10.4. Entire agreement

These Terms and Conditions constitutes the entire agreement between the Parties hereto and supersedes all previous oral or written agreement and understandings with respect to the subject matter hereof.

10.5. Counterparts

These Terms and Conditions may be signed in original or electronically in duplicate counterparts. The action of selecting the designated checkbox during the Deposit payment process shall be recognized as a legally valid and binding electronic signature. When executed, each executed counterpart will be considered to be an original, with all executed counterparts taken together constituting one Agreement but two originals.

10.6. Amendments

Any amendment or addition to this contract shall be valid only if made in written form and duly signed by both parties.

10.7. Severability

If any part or provision of this Agreement shall be held to be invalid or unenforceable, the other provisions of this Agreement shall nonetheless remain valid. In this case, the invalid or unenforceable provision shall be replaced (by court order, as the case may be) by a substitute provision that best reflects the intentions of the Parties without being unenforceable, and each Party shall execute all agreements and documents required in this connection.

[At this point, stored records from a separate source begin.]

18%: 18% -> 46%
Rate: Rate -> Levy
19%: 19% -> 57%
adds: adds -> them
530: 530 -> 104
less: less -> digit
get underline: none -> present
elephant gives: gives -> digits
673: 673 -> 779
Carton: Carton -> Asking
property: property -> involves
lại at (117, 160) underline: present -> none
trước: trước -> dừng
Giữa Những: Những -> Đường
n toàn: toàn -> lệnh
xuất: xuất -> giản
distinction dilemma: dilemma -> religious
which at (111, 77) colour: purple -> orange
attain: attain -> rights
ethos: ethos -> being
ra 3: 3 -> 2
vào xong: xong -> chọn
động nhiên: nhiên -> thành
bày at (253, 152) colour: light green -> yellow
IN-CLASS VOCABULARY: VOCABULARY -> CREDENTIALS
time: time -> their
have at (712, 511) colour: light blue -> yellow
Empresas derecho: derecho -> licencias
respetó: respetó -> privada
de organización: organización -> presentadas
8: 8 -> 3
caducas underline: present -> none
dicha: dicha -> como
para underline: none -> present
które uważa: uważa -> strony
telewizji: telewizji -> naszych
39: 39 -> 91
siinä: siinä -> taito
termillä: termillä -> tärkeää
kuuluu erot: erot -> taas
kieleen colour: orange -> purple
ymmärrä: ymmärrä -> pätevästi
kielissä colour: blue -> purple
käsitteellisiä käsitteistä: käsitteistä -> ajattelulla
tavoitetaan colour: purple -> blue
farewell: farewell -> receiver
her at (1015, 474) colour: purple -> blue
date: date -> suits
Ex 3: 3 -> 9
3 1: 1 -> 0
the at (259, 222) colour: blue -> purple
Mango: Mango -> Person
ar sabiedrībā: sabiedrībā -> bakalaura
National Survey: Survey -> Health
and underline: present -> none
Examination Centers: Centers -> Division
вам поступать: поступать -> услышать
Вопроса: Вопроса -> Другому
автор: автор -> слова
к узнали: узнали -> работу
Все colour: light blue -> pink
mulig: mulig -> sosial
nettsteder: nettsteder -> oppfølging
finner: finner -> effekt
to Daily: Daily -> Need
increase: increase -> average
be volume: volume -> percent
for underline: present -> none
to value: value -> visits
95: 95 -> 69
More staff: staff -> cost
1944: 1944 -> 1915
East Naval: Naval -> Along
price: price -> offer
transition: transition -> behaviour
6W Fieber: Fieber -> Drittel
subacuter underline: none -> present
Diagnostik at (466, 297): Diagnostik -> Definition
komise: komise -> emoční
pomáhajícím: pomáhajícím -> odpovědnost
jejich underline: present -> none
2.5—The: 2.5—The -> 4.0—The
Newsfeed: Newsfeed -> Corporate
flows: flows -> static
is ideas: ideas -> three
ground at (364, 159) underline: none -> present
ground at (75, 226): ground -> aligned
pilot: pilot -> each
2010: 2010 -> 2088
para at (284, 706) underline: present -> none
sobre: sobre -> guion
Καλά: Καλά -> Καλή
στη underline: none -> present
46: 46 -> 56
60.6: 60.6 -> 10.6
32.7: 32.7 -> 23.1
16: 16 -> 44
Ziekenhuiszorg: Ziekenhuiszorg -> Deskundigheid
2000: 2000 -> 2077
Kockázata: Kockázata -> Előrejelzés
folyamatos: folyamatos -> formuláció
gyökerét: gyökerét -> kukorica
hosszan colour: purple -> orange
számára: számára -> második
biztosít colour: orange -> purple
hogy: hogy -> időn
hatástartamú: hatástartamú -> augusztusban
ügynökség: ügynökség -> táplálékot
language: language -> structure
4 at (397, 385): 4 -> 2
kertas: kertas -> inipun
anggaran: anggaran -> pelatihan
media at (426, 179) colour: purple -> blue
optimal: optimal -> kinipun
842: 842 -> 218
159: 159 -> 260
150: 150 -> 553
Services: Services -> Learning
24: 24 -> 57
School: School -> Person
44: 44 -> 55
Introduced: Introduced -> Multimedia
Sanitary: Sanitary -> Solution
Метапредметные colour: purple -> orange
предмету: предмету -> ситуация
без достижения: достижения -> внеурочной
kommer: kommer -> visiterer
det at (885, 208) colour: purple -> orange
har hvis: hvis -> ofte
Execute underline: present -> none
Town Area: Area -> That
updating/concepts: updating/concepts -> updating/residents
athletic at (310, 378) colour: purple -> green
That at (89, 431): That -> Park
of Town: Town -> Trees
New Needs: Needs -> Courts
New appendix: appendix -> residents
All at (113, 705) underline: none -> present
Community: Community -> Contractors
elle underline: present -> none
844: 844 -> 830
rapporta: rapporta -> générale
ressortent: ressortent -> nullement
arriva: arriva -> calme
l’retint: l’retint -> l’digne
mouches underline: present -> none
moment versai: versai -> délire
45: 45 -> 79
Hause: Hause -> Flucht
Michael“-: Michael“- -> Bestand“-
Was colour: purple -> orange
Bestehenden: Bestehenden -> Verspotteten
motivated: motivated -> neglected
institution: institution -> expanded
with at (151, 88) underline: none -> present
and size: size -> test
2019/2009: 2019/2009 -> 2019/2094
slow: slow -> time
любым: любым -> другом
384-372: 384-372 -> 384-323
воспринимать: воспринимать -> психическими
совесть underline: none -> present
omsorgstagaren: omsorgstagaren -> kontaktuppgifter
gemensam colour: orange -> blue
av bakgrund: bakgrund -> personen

The same shall apply in case of any gap in this Agreement.

11. Governing Law and Jurisdiction

  1. This Agreement shall in all respects be governed by, and construed in accordance with, the substantive laws of Switzerland, to the exclusion of conflict of law principles and the UN Convention on Contracts for the International Sale of Goods (CISG). 
  2. Any dispute arising out or in connection with this Agreement shall exclusively be referred to the courts competent for the City of Lausanne, Switzerland.